I still had two days.The story had developed more into Obama's frustrations rather than being torn between ideologies- before I left Chicago, I did this sketch and it was approved...

The final oil painting. I painted this in one sitting the day the final art was due.There was a time when deadlines like this would freak me out, but nowadays I seem to have a pretty good grip on what I can do within a given period of time.   In the final, the idea is sort of a companion piece to an earlier NR cover I did of Obama facing the heat to come in his presidency- here he turns away from it.
Lynn and William

After Obama we made a quick trip to Southern Calif. for our son William's college graduation. After a workshop in Fresno with, among others, the Chronos Quartet, he came home to prepare for graduate school...

A sketch for a cover for a novel about an individual who lives under a psychological delusion involving the old west. This is probably my favorite piece iv'e done recently. Unfortunately, this idea wasn't chosen...I still like it.

I was excited to get a call from Jason Treat, who commissioned an illustration which appeared in The Atlantic, imagining an alternative universe in which Sarah Palin could be considered a legitimate statesman on the world stage. Upon publication this illustration, in which I was trying to subliminally channel Goya,  touched a right-wing nerve, and when political bloggers Joe Maginnis and Andrew Sullivan picked up on the story,  I found myself at the center of a mini controversy which almost crashed the servers at the Atlantic and elsewhere.
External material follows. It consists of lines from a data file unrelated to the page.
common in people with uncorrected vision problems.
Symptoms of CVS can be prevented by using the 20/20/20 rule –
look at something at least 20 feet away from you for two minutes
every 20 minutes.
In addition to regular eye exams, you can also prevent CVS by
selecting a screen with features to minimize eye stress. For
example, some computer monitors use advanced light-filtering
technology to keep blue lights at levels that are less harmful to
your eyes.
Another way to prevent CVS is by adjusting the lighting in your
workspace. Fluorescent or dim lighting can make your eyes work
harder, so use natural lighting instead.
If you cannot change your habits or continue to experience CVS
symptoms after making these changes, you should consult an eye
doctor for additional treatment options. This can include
I still don't know what to make of the whole thing, but for a few days I had a hefty dose of internet celebrity wierdness.
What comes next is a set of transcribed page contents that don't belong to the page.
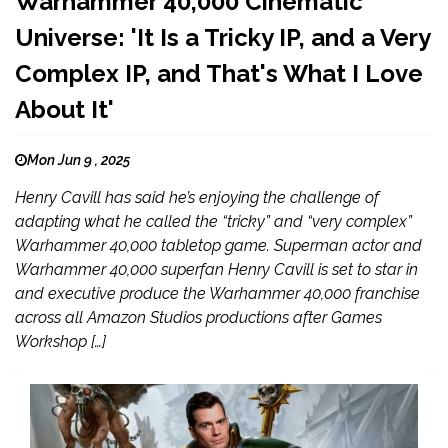
Warhammer 40,000 Cinematic
Universe: 'It Is a Tricky IP, and a Very
Complex IP, and That's What I Love
About It'
Mon Jun 9 , 2025
Henry Cavill has said he’s enjoying the challenge of
adapting what he called the “tricky” and “very complex”
Warhammer 40,000 tabletop game. Superman actor and
Warhammer 40,000 superfan Henry Cavill is set to star in
and executive produce the Warhammer 40,000 franchise
across all Amazon Studios productions after Games
Workshop […]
Over the summer I did manage to cleanse my mind with occasional, but infrequent trips to paint outdoors...
Limantour Spit

Carmel River.

Cambria, dune

near alpine lake

Monterey coast

above Olema

live figure painting, 3 hrs.

When I can find the time, which is far less often than I would like, I try to go to a weekly life painting session.

For some crazy reason I decided that I really needed to tear off the side of the house and put in a new window. That kept me busy for a while...

Recognising my window project to be  a cry for help, Brian Stauffer invited me to a Giant's v. Phillies game. All season the Giants haven't hit, but they did that night....actually, relief pitcher Ramon Ramirez hit Shane Victorino and pretty soon everybody was hitting everybody in a classic bench clearing brawl.

A  book cover for the re-issue of "Where the Broken Heart Still Beats" the true story of a young woman was captured as a child by Comanche Indians, and her inability to adapt back to "civilization" upon her forced return 25 years later. Carol Chu, art director

An illustration about a Salvation Army angel . AD Olga Jakim, Guideposts

A couple of Westerns for Penguin....

Overarching all of this was Victoria's wedding at the end of the summer, which we put on ourselves here in Point Reyes. It was a great day!

One day after the wedding William left for grad school in music comoposition at NYU.
The last event of the summer is Kazu's Memorial event, where i will be speaking this weekend. Summer is over, school is in session,  and life goes on, within you and without you, while we are busy making other plans.